A circuit loop generated from the HDL source code of FIG. 19(a) and FIG. 19(b) will have an initiation interval of “2” because each source code example has two “wait” (or “posedge” or “negedge”) statements within the loop. As discussed below, the delay clause in the source code causes the resulting loop to have a loop latency of “4”. FIG. 19(a) and FIG. 19(b) are included for the purpose of example only. The present invention can use any appropriate type of source code (VHDL, Verilog, etc.) to represent a delay clause.

FIG. 20 is a flowchart showing steps performed during translation step 810 of FIG. 6 to generate a cdb. The exact placement of the steps of FIG. 20 are not a part of the present invention and the steps also can be performed, for example, in the preprocessing step 820 of FIG. 6. The input to FIG. 20 is a representation of one of the source code examples of FIG. 19(a) and FIG. 19(b), such as a parse tree generated from the source code. The steps of FIG. 20 are performed for each statement in the source code. The output of the translation step 810 and FIG. 20 is a data flow graph (a “Gtech circuit”) and a control flow graph (a “control data base” (cdb)). It will be understood by persons of ordinary skill in the art that the steps of FIG. 20 and FIG. 23 are performed by processor 109 of FIG. 5, performing instructions stored in memory 104 of FIG. 5.

Lists of joint positions:
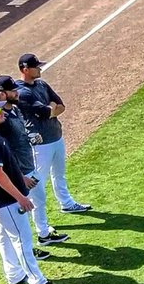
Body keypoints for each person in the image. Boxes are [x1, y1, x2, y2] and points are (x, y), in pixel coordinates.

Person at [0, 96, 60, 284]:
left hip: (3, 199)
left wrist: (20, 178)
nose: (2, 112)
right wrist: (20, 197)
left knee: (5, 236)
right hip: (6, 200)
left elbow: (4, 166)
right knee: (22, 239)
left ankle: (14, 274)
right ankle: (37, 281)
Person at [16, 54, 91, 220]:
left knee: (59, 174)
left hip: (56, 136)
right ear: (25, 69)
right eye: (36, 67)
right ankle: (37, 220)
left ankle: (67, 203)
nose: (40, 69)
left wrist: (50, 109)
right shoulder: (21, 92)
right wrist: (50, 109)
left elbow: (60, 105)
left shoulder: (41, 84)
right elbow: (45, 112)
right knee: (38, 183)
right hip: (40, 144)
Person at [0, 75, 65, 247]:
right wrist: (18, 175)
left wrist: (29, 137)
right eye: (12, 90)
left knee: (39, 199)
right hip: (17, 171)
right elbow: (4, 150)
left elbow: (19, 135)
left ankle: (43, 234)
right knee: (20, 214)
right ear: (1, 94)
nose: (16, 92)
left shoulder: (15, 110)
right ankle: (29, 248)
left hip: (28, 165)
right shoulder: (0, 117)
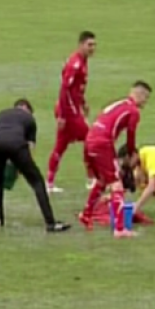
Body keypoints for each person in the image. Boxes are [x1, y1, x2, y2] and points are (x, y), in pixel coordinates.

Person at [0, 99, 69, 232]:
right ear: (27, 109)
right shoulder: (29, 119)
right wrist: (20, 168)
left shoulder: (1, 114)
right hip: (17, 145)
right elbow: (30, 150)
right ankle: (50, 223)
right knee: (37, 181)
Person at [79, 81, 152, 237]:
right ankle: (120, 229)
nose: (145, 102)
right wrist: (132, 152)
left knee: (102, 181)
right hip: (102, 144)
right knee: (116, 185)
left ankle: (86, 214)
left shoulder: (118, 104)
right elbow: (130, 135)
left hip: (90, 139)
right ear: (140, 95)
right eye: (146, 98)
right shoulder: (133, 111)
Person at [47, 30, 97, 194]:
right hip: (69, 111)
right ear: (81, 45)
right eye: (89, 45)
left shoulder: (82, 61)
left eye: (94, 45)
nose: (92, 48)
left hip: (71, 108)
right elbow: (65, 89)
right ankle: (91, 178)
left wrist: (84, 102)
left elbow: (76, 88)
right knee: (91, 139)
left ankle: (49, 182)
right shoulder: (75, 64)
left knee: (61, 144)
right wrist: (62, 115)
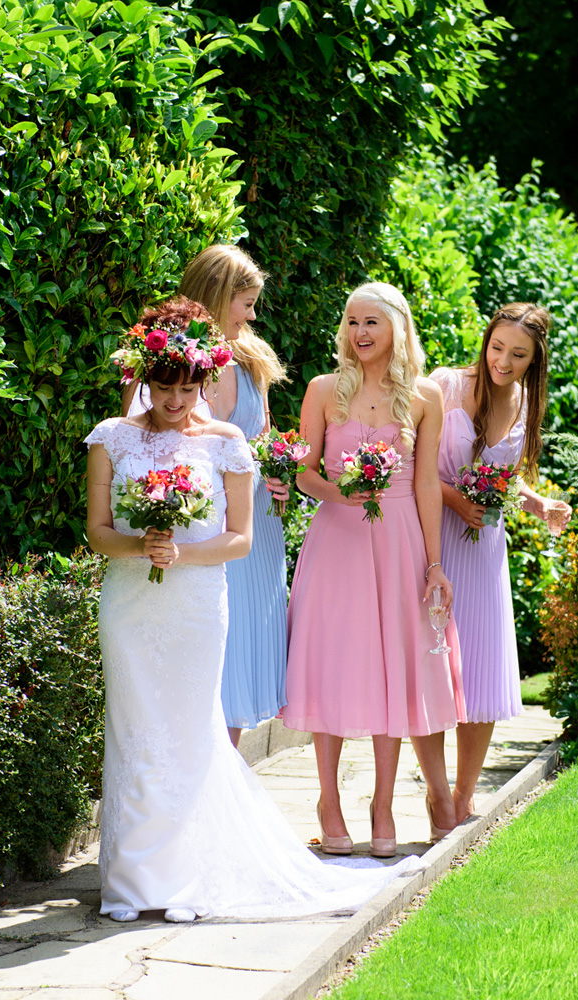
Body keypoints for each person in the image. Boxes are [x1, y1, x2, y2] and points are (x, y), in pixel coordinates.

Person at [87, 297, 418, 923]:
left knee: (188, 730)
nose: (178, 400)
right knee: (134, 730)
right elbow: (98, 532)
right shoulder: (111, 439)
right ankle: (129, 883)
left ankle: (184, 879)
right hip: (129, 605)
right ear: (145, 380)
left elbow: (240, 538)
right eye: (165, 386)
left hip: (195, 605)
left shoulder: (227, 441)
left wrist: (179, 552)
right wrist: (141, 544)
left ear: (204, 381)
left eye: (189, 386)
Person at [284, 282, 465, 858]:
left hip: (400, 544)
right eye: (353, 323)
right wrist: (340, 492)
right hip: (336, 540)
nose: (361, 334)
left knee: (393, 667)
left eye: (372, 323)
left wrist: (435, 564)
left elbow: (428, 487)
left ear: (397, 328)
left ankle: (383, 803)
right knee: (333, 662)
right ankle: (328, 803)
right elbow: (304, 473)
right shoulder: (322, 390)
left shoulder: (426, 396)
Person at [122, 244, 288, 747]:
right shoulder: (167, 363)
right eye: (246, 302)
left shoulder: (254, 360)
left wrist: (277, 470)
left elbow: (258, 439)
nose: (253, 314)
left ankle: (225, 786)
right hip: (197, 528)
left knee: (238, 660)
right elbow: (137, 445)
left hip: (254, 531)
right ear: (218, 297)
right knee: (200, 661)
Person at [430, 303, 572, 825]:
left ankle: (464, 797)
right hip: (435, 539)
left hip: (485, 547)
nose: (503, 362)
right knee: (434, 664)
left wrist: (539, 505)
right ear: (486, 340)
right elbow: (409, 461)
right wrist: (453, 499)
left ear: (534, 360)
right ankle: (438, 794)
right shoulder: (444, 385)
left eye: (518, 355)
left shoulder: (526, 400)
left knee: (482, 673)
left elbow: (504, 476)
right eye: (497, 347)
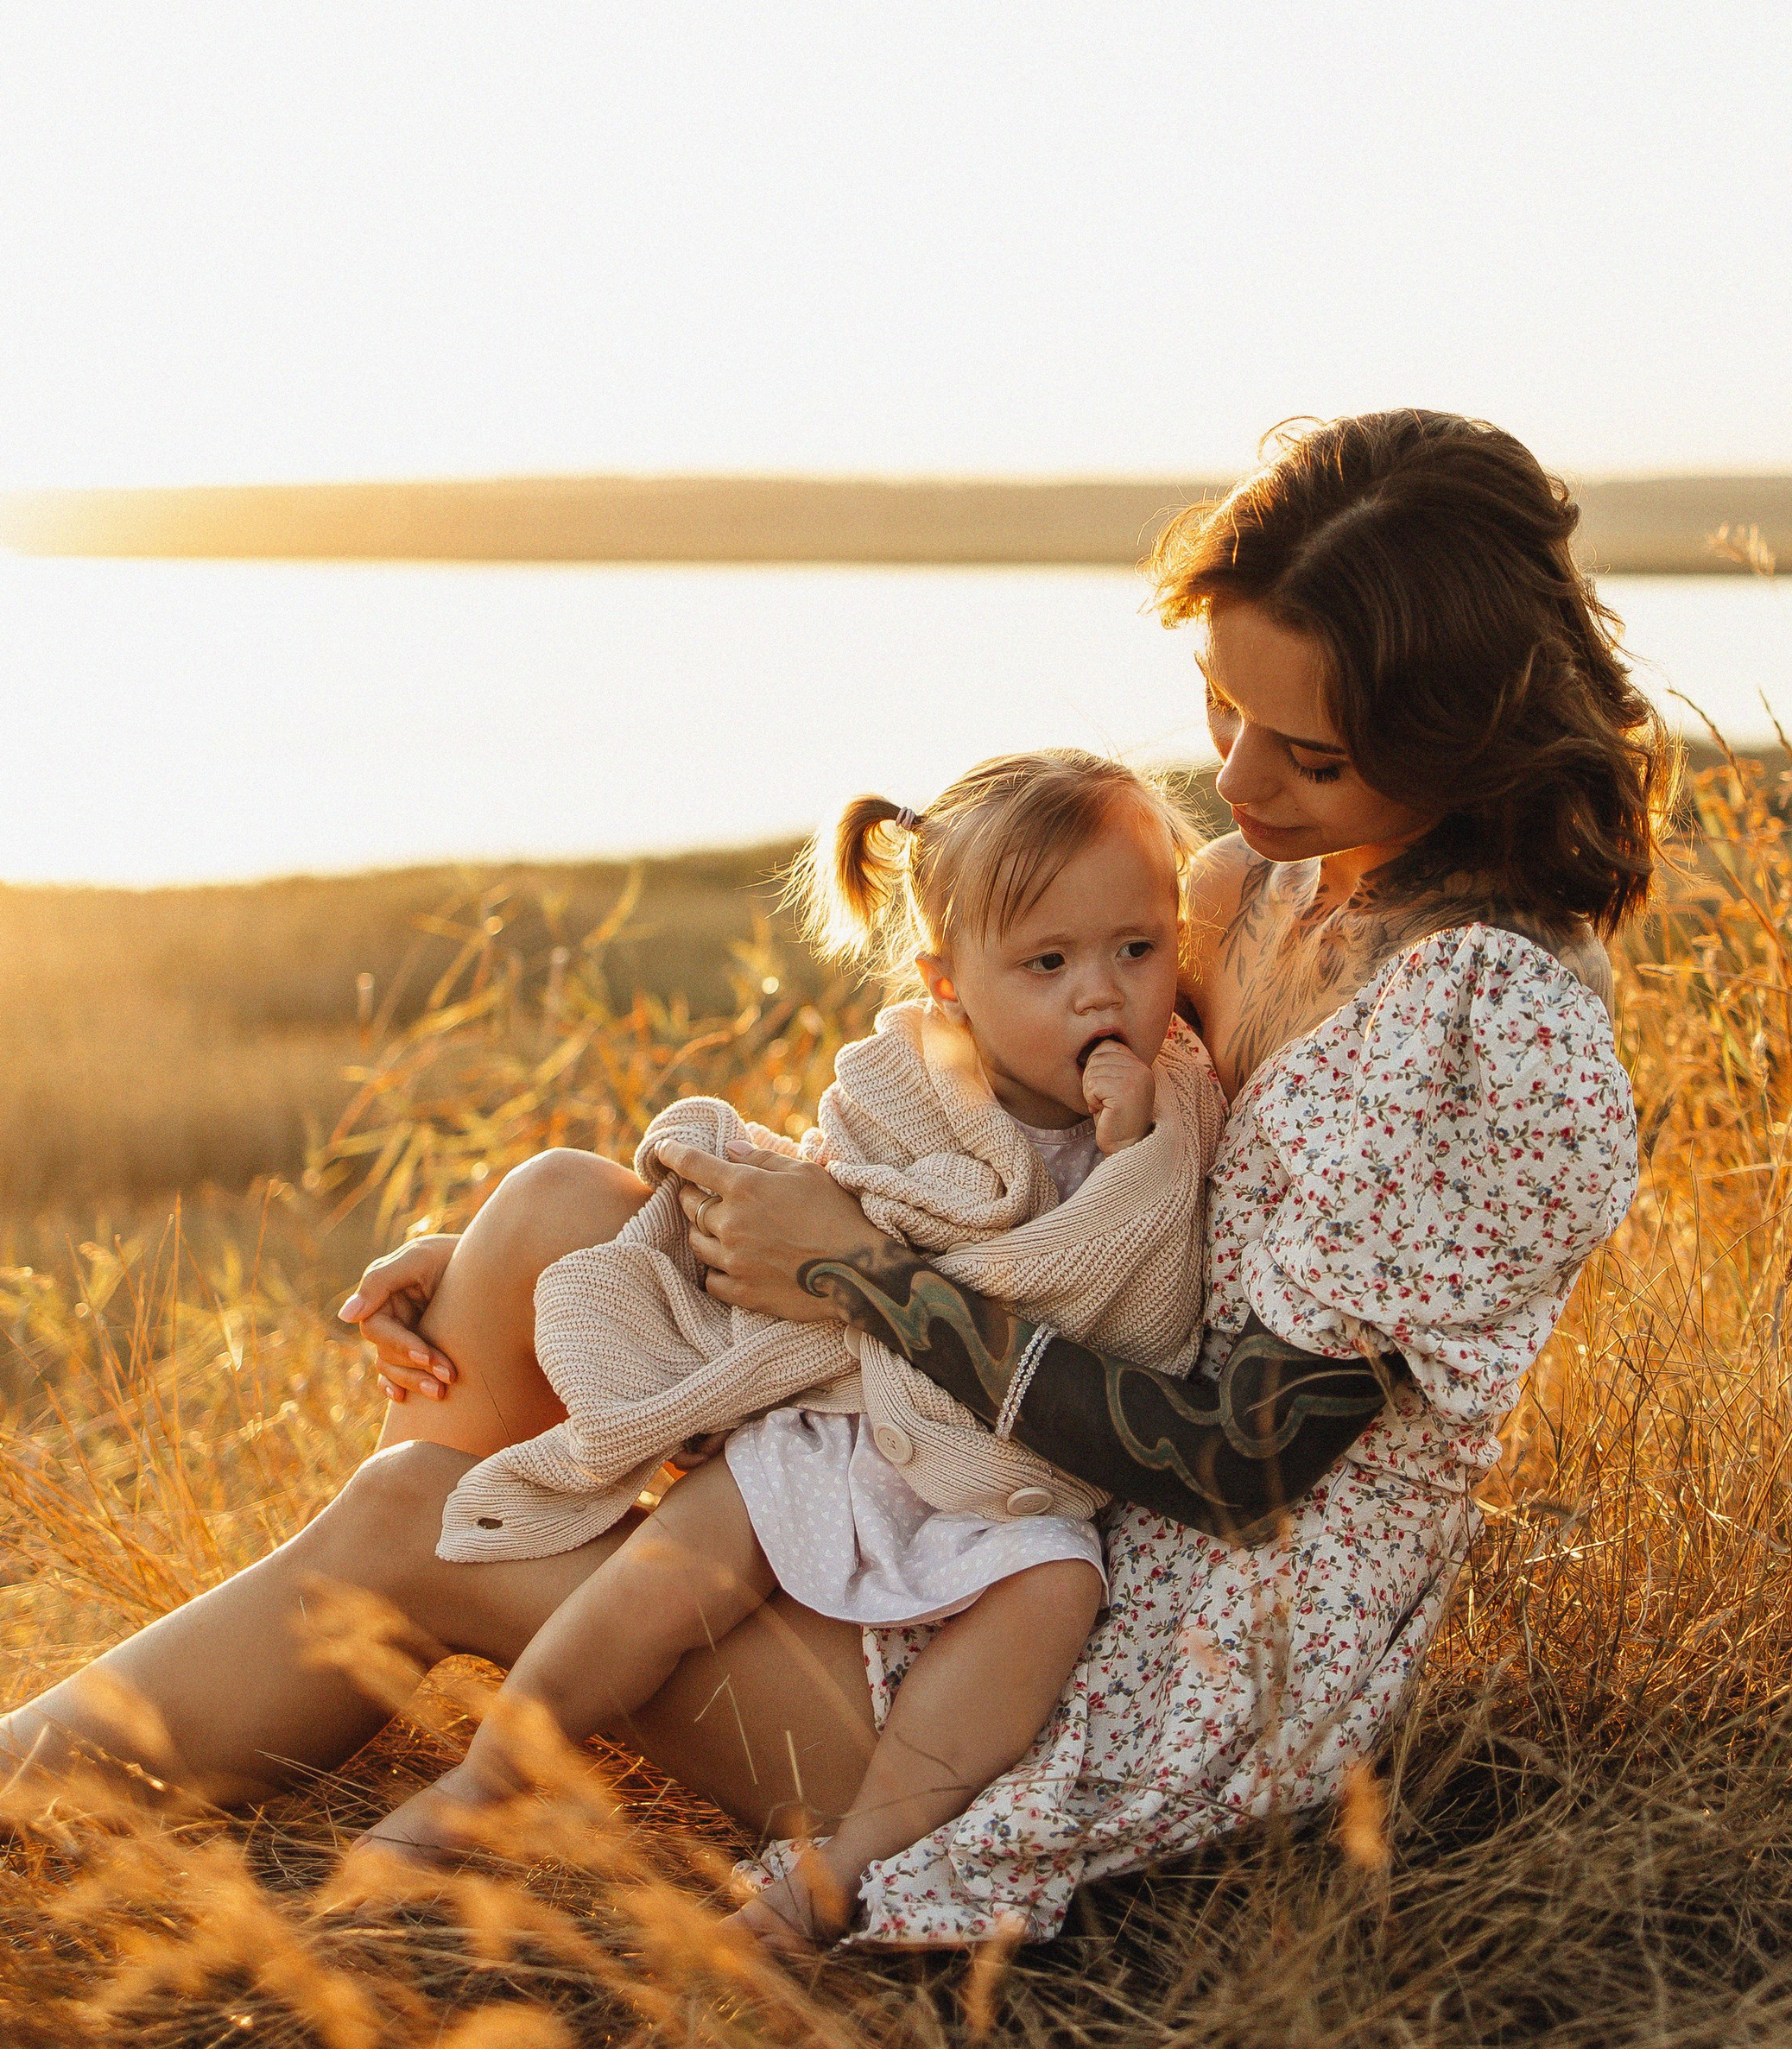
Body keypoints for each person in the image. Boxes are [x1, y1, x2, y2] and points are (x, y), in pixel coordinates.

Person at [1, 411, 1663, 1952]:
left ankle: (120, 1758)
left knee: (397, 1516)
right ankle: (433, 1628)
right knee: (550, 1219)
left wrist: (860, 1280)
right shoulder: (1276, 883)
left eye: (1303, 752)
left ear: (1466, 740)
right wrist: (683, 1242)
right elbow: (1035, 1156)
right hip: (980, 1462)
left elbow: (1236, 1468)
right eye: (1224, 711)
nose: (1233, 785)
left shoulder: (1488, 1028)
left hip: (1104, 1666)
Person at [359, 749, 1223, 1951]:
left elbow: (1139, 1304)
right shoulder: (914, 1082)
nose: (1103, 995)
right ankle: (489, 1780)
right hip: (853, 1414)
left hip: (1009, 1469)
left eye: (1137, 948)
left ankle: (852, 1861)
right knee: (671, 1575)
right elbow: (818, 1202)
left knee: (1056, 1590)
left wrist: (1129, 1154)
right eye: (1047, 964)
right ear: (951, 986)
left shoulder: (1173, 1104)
...
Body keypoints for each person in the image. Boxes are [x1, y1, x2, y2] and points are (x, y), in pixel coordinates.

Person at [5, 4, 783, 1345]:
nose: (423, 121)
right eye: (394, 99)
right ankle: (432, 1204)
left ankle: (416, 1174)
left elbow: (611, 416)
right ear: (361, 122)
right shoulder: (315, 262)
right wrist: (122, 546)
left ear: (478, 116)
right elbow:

→ **PROBLEM 1**
Print the passage from the excerpt on HDL loop translation between "A circuit loop" and "a delay clause.", inclusive, word for word.
→ **PROBLEM 2**
List every figure mentioned in the excerpt on HDL loop translation, naming each one once.

→ **RESPONSE BOX 1**
A circuit loop generated from the HDL source code of FIG. 19(a) and FIG. 19(b) will have an initiation interval of “2” because each source code example has two “wait” (or “posedge” or “negedge”) statements within the loop. As discussed below, the delay clause in the source code causes the resulting loop to have a loop latency of “4”. FIG. 19(a) and FIG. 19(b) are included for the purpose of example only. The present invention can use any appropriate type of source code (VHDL, Verilog, etc.) to represent a delay clause.

→ **RESPONSE BOX 2**
FIG. 19(a)
FIG. 19(b)
FIG. 20
FIG. 6
FIG. 23
FIG. 5